EXERCISE SET
1. Answer these questions about the passage on visiting Tregeare:
(a) What did the narrator end up eating and drinking at Peter and Iris's house?
(b) How much did old Mrs Lethbridge pay Peter and Chris for each squirrel they shot?
(c) What did they call old Bill Bluett?
2. Duplicate the part of the passage on visiting Tregeare starting with "Peter gave me" and going on through "vividly to life.".
3. Go on with the passage about visiting Tregeare from where it stops.

STUDY TEXT

^^^^^^^^^^^^^^^^

Chris had put me in touch with his cousin, Peter, who still farmed the land around Tregeare and Maisy dropped me off at the bottom of their farm track. Though not a man of many words, Peter was just as kindly as Chris and he and his wife Iris took me in for a cup of tea. As dairy farmers, they were rather flummoxed when I said I was lactose intolerant, offering me in vain a cup of milky tea, a cheese sandwich, cream of tomato soup and a slice of cake. Having exhausted all possibilities, all there was was a cup of black tea and a plain cream cracker (surprisingly they do not contain cream) and I apologised for being a useless guest.
Peter gave me a comprehensive tour of Tregeare that afternoon. He certainly knew it well, he’d lived there his whole life. We drove along the same wooded tracks where as a lad the old Mrs Lethbridge would pay him and Chris half a crown for every squirrel they shot and the field where the old major kept his horse. We drove past the handful of cottages that made up Tregeare and he recalled fondly “…old Bill Bluett, uncle Bill we called him, lived in that one…and that’s where they used to milk the cows by hand every morning…” and so on. The village’s past sprung vividly to life.

^^^^^^^^^^^^^^^^

Keypoint coordinate data
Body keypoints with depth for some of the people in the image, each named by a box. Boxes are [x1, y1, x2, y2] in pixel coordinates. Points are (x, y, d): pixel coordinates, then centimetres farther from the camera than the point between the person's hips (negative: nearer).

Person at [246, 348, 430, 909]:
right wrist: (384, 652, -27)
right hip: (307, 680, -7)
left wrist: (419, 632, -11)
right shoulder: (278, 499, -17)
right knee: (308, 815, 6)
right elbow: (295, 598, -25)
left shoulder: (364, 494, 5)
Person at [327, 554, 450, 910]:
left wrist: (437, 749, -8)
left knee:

^^^^^^^^^^^^^^^^

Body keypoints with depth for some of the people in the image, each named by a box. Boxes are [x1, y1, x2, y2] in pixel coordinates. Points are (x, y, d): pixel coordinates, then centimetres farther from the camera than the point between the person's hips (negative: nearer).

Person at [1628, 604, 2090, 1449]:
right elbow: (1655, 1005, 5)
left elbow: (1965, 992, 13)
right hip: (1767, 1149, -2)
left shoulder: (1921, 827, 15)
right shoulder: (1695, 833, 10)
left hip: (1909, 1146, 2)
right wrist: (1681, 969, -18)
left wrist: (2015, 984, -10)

^^^^^^^^^^^^^^^^

ANSWERS BELOW
1.
(a) A cup of black tea and a plain cream cracker.
(b) Half a crown.
(c) Uncle Bill.

2.
Peter gave me a comprehensive tour of Tregeare that afternoon. He certainly knew it well, he’d lived there his whole life. We drove along the same wooded tracks where as a lad the old Mrs Lethbridge would pay him and Chris half a crown for every squirrel they shot and the field where the old major kept his horse. We drove past the handful of cottages that made up Tregeare and he recalled fondly “…old Bill Bluett, uncle Bill we called him, lived in that one…and that’s where they used to milk the cows by hand every morning…” and so on. The village’s past sprung vividly to life.

3.
We got out to look around the graveyard of a small methodist chapel. Again Peter took me through the names and he explained nostalgically how as boys he and his brother would come and mow the grass here.
Across the graveyard, there was a small birdbath above a block of stone and an urn of interred ashes. Peter pulled back the encroaching grass to reveal the inscription. “This is my brother’s grave,” he told me quietly. He explained how growing up his brother had always yearned for the excitement of the city. As a young man, he’d finally left the farm and its steady routine, drawn instead to London and to Soho with its bright lights and thriving gay community. It could hardly have been more different from Tregeare which didn't even have a pub. I looked at the date on the stone, 1989, and my heart sank.
“He caught HIV and in them days there was nothing for that. He came back here towards the end and died back home at the farmhouse. The conservatory you saw, that’s to remember him.”
The rain was nearly horizontal and the trees were pulsing in the gale as we went to look at the house old Mrs Lethbridge and my forebears had lived in. It was a handsome place and we met the very friendly owners who showed me around. It was gutted by a fire in the 80s so not much of the original remained.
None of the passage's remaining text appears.